Seguiu-se então a partilha do artigo “Casamento Gay entra na Agenda Política do País” pelo secretário-geral do MpD e deputado da Nação, Miguel Monteiro, na rede social Facebook acompanhado do comentário “200% contra”, que conseguiu despoletar o maior debate público que o tema alguma vez teve e obrigou o primeiro-ministro Ulisses Correia e Silva e a presidente do PAICV Janira Hopffer Almada a se pronunciarem sobre o tema.

Entretanto, desde então, aparentemente nada mudou. Aparentemente. O facto é que Cabo Verde aderiu em finais de Março deste ano à rede mundial de defesa dos direitos das pessoas LGBTI. A adesão do Estado de Cabo Verde à Equal Rights Coalition foi formalizada pela presidente do Instituto Cabo-verdiano para a Igualdade e Equidade de Género, Rosana Almeida. Esta rede, criada em 2016, tem por objectivo promover o respeito universal pelos direitos humanos e pelas liberdades fundamentais, destacando a protecção dos direitos fundamentais das pessoas lésbicas, gays, transexuais, bissexuais e intersexuais.

Este facto é visto por elementos da comunidade LBGTI e por activistas como um importante sinal de que as coisas estão a mudar. Outros, mais cépticos, pensam que mais uma vez assinam-se convenções que não vão sair do papel.

Outro sinal de que a consciência social pelos direitos dos homoafectivos cresce foi a realização recentemente na Universidade de Cabo Verde, de uma mesa redonda sobre homofobia, bifobia e transfobia. A Universidade pública tem já um historial de iniciativas do género. Desta feita o envolvimento da comunidade académica, nomeadamente dos alunos, na organização do evento foi notório.

A Universidade de Santiago começa também a promover discussões sobre estes tópicos e há meses juntou na mesma mesa activistas LGBTI e representante da Igreja.

A importância de ser Tchinda

Há 21 anos, em São Vicente, a homossexual Tchinda assumia-se publicamente. Uma reportagem do jornal A Semana trazia revelações da transexual que causaram reboliço por o assunto ainda ser tabu na esfera pública. Aliás, Tchinda e as que a ela se juntaram naqueles que seriam os primeiros passos de um movimento de afirmação foram ainda durante muito tempo referenciadas em tom jocoso.

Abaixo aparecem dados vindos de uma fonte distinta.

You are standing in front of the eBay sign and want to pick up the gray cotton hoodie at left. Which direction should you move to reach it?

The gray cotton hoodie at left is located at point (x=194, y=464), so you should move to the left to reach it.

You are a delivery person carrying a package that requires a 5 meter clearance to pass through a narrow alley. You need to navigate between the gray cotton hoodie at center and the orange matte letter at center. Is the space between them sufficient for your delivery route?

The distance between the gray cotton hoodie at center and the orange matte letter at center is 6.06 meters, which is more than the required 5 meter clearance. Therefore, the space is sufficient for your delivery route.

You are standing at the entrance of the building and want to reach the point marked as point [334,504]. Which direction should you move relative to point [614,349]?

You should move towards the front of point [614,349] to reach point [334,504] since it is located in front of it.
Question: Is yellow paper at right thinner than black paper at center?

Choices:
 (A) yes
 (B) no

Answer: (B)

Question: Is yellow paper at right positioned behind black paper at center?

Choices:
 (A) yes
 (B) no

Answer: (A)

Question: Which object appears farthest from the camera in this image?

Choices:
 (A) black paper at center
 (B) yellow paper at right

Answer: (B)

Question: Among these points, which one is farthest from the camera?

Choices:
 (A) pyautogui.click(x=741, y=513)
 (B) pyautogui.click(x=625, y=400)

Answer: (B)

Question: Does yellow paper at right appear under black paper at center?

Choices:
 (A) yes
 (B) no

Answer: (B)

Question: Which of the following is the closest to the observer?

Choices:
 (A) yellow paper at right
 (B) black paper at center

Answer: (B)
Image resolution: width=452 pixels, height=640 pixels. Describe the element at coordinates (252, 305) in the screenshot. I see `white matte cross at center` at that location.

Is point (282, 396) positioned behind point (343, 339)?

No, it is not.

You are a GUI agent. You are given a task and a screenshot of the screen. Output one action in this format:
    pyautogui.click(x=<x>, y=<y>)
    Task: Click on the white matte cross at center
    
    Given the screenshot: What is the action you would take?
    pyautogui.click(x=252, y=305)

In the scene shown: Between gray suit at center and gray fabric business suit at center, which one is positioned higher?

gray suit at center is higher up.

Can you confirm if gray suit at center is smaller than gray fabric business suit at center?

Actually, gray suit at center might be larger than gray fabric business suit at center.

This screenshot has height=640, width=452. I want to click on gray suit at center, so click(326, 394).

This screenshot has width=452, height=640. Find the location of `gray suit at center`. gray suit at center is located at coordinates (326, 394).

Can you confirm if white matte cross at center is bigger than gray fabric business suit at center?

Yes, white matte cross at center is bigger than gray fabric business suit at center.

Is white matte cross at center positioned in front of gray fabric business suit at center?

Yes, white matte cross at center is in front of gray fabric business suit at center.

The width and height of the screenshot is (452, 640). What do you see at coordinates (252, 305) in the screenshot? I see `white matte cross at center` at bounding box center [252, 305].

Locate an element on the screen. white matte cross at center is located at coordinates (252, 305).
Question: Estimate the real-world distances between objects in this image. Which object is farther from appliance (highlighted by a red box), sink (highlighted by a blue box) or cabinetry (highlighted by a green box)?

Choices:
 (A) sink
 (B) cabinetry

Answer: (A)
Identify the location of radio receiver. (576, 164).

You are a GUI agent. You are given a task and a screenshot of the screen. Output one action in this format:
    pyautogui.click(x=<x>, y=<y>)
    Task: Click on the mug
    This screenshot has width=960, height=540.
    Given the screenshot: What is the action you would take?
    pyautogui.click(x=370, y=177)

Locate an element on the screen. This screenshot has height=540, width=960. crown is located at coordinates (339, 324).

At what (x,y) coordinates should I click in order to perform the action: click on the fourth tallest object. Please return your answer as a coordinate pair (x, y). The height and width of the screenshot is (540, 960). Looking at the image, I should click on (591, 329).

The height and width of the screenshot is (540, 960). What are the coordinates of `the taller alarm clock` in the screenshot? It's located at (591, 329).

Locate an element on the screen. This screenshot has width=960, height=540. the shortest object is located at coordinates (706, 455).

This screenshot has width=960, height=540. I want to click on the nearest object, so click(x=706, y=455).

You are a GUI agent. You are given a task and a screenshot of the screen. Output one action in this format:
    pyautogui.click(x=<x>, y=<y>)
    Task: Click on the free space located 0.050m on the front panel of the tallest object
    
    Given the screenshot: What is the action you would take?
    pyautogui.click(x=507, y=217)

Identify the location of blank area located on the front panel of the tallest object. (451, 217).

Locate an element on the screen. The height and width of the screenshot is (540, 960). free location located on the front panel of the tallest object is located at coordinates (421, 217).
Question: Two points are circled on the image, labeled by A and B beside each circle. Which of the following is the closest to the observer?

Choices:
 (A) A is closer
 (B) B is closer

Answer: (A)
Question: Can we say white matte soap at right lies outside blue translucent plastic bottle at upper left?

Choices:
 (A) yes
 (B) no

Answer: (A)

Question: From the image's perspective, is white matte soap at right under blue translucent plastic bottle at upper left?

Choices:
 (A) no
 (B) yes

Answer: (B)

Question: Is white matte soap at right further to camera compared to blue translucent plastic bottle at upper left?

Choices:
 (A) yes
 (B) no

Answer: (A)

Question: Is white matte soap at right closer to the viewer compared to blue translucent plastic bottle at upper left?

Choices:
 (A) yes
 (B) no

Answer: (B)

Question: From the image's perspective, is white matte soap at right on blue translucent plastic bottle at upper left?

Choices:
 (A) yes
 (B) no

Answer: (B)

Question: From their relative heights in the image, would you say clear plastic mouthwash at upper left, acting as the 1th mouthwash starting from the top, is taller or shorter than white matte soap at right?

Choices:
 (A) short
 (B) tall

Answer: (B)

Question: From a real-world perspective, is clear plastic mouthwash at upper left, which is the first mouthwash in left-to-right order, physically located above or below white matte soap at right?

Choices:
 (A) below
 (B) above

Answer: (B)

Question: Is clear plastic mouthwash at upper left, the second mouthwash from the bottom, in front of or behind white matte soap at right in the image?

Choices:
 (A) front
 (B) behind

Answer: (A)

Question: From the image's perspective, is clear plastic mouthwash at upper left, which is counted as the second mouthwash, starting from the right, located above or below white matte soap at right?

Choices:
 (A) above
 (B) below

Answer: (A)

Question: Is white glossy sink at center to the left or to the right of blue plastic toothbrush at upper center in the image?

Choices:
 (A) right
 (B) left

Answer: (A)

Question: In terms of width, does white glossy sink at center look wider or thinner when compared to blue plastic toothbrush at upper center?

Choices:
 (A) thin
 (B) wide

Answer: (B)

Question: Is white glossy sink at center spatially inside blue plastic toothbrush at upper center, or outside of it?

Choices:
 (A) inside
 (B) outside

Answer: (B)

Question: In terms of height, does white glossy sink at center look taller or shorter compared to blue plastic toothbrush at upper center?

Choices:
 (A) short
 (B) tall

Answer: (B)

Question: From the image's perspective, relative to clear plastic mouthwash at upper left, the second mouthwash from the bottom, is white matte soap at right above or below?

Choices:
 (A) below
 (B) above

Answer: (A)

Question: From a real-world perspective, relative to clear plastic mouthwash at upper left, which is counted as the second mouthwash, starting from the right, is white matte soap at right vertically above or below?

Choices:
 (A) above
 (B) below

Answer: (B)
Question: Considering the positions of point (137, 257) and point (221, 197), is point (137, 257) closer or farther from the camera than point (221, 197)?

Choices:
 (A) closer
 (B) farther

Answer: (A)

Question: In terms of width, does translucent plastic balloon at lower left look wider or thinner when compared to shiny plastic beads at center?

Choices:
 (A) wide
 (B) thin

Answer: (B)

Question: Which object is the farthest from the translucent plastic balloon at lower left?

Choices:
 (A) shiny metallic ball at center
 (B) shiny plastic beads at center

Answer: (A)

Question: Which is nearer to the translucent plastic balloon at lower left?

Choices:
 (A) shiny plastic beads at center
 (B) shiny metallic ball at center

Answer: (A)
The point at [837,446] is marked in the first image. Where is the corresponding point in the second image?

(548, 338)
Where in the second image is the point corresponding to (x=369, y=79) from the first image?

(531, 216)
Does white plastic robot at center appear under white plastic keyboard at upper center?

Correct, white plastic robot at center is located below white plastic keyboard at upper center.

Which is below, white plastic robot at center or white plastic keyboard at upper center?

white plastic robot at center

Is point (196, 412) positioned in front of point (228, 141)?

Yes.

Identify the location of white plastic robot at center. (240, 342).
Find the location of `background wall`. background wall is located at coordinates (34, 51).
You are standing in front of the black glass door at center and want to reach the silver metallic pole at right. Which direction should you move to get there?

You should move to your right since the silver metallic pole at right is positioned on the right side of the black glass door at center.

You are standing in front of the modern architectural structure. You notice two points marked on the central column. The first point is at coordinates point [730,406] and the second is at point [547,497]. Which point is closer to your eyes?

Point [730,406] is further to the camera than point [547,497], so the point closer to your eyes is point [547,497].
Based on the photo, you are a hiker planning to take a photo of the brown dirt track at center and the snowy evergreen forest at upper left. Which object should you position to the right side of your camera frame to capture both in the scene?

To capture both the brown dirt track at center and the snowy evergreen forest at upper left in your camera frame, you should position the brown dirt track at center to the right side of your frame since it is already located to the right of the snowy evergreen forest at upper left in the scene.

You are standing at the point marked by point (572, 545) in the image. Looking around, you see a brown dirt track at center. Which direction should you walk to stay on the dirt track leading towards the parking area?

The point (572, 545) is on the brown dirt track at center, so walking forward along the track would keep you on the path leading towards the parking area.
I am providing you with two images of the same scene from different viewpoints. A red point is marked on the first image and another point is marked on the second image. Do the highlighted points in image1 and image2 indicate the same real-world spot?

Anita Faiffer, presidente da Associação Gay Cabo-verdiana, também fez parte destes tempos iniciais em que o activismo era feito principalmente através dos concursos de Miss Gay, e outros eventos de entretenimento, e de grupos carnavalescos.

No seu paper “Movimento social de homossexuais Cabo-verdianos: possibilidades e condicionalismos” (2009), Cláudia Rodrigues identifica as actividades das Travestis de Mindelo como o embrião de um movimento social e vaticinava que, caso as mesmas - desprovidas de capital social, cultural e político – não se aliassem a instituições sociais com esse capital dificilmente esse embrião evoluiria para um movimento social forte.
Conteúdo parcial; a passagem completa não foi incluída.